Method 2 below is probably the most basic & easiest to understand.
Method 3 is a C++0x method. I know the question is tagged C++, but I thought it might be educational to add this.
Method 4 is a C++ approach using a vector and for_each. I've implemented a functor that does the dumping.
Share & Enjoy
#include <iostream>
#include <iterator>
#include <algorithm>
#include <functional>
#include <vector>
using namespace std;
struct dump_val : public unary_function<int,void>
{
void operator()(int val)
{
cout << val << " ";
}
};
int main(){
int vals[5] = {1,2,3,4,5};
// version 1, using std::copy and ostream_iterator
copy(&vals[0], &vals[5], ostream_iterator<int>(cout, " "));
cout << endl;
// version 2, using a simple hand-written loop
for( size_t i = 0; i < 5; ++i )
cout << vals[i] << " ";
cout << endl;
// version 3, using C++0x lambdas
for_each(&vals[0], &vals[5], [](int val)
{
cout << val << " ";
}
);
cout << endl;
// version 4, with elements in a vector and calling a functor from for_each
vector<int> vals_vec;
vals_vec.push_back(1);
vals_vec.push_back(2);
vals_vec.push_back(3);
vals_vec.push_back(4);
vals_vec.push_back(5);
for_each( vals_vec.begin(), vals_vec.end(), dump_val() );
cout << endl;
}
When you pass around an array of X it's really a pointer to an array of X that you're passing around. So when you pass values to cout it only has the pointer to print out.

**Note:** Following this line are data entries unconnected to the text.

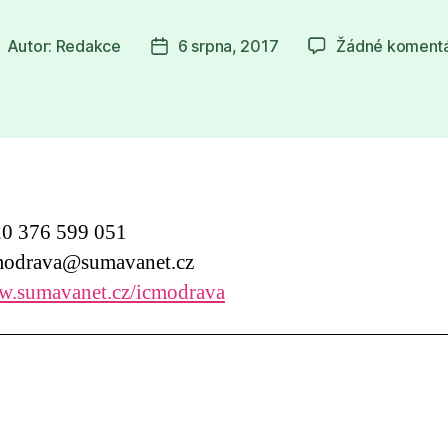
Autor:
Redakce
6 srpna, 2017
Žádné koment
utor
Datum
říspěvku
příspěvku
0 376 599 051
odrava@sumavanet.cz
.sumavanet.cz/icmodrava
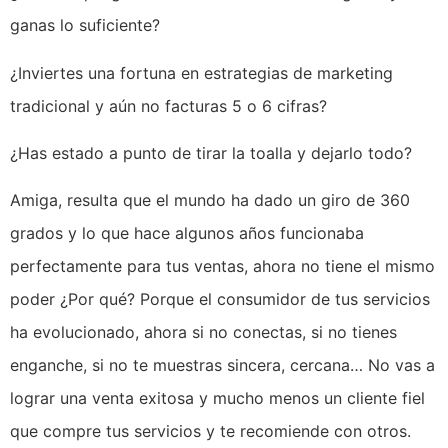
ganas lo suficiente?
¿Inviertes una fortuna en estrategias de marketing
tradicional y aún no facturas 5 o 6 cifras?
¿Has estado a punto de tirar la toalla y dejarlo todo?
Amiga, resulta que el mundo ha dado un giro de 360
grados y lo que hace algunos años funcionaba
perfectamente para tus ventas, ahora no tiene el mismo
poder ¿Por qué? Porque el consumidor de tus servicios
ha evolucionado, ahora si no conectas, si no tienes
enganche, si no te muestras sincera, cercana… No vas a
lograr una venta exitosa y mucho menos un cliente fiel
que compre tus servicios y te recomiende con otros.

You really should look into using some of the standard algorithms to make your life simpler.
For example to print all the elements in an array you can just write
std::copy(values, values+MAX, std::ostream_iterator<int>(std::cout, "\n"));
To find the max element you could just write
int mval = *std::max_element(values, values+MAX);
So your code becomes
#include <iostream>
using namespace std;
int main(){
const int MAX = 100;
int values[MAX];
char ivals[256];
// Get the space-separated values from user input.

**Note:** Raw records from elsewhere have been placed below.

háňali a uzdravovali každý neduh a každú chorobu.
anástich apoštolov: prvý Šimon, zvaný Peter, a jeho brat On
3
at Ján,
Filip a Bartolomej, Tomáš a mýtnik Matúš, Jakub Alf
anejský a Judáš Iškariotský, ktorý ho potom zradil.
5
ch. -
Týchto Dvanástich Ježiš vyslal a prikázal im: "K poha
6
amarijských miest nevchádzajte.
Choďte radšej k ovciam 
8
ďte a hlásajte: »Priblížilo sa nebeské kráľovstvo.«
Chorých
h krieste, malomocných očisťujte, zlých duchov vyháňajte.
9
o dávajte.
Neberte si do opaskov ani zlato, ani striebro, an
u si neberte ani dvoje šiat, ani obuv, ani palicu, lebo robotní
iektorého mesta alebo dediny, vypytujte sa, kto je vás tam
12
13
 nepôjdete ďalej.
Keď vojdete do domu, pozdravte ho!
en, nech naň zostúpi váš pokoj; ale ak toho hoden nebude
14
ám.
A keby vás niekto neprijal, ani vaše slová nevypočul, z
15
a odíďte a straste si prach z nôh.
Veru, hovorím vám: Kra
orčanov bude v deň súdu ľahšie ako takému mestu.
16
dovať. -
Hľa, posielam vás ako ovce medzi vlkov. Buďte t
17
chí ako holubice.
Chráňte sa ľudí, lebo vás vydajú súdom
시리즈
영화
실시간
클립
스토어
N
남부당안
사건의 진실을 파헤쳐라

cin.getline(ivals, 256, '0');
char *helper;
// Clean input array and transfer it to values.
for(int i = 0; i < (MAX) && ivals[i] != 0; i++){
helper = ivals[i * 2];
values[i] = atoi(helper);
}
copy(values, values+MAX, ostream_iterator<int>(cout, "\n"));
cout << *std::max_element(values, values+MAX);
return 0;
}
Doing this removes the need for your findMax method altogether.
I'd also re-write your code so that you use a vector instead of an array. This makes your code even shorter. And you can use stringstream to convert strings to numbers.

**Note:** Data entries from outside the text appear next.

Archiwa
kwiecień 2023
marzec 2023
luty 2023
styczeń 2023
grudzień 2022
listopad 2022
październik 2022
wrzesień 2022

Something like this should work and is a lot less code than the original.
int main(){
vector<int> values;
char ivals[256];
// Get the space-separated values from user input.
cin.getline(ivals, 256, '0');
int temp = 0;
stringstream ss(ivals);
//read the next int out of the stream and put it in temp
while(ss >> temp) {
//add temp to the vector of ints
values.push_back(temp);
}
copy(values.begin(), values.end(), ostream_iterator<int>(cout, "\n"));
cout << *std::max_element(values.begin(), values.end());
return 0;
}
Array of int is promoted to a pointer to int when passed to a function. There is no operator << taking ordinary array. If you want to use operator << this way, you need to use std::vector instead.
Note: it is possible technically to distinguish array when passed to a function using template, but this is not implemented for standard operator <<.
for(int i = 0; i < (sizeof(arr)/sizeof(int)); i++){
sizeof(arr) here is the size of the pointer to the array. C++ will not pass the actual array, that would be grossly inefficient. You'd typically only get one pass through the loop. Declare your function like this:
int findMax(int* arr, size_t elements) {
//...
}
But, really, use a vector.
Oh, hang on, the question. Loop through the array and print each individual element.